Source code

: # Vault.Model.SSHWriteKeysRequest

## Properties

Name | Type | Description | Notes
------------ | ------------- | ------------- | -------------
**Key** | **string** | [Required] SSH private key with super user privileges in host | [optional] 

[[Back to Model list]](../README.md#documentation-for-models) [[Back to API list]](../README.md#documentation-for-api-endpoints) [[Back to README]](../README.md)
○ ○ ○ ○ ○ ○ ○
▶ Problem to solve
Reproduce the records above verbatim, line for line.

▶ Reply
Source code

: # Vault.Model.SSHWriteKeysRequest

## Properties

Name | Type | Description | Notes
------------ | ------------- | ------------- | -------------
**Key** | **string** | [Required] SSH private key with super user privileges in host | [optional] 

[[Back to Model list]](../README.md#documentation-for-models) [[Back to API list]](../README.md#documentation-for-api-endpoints) [[Back to README]](../README.md)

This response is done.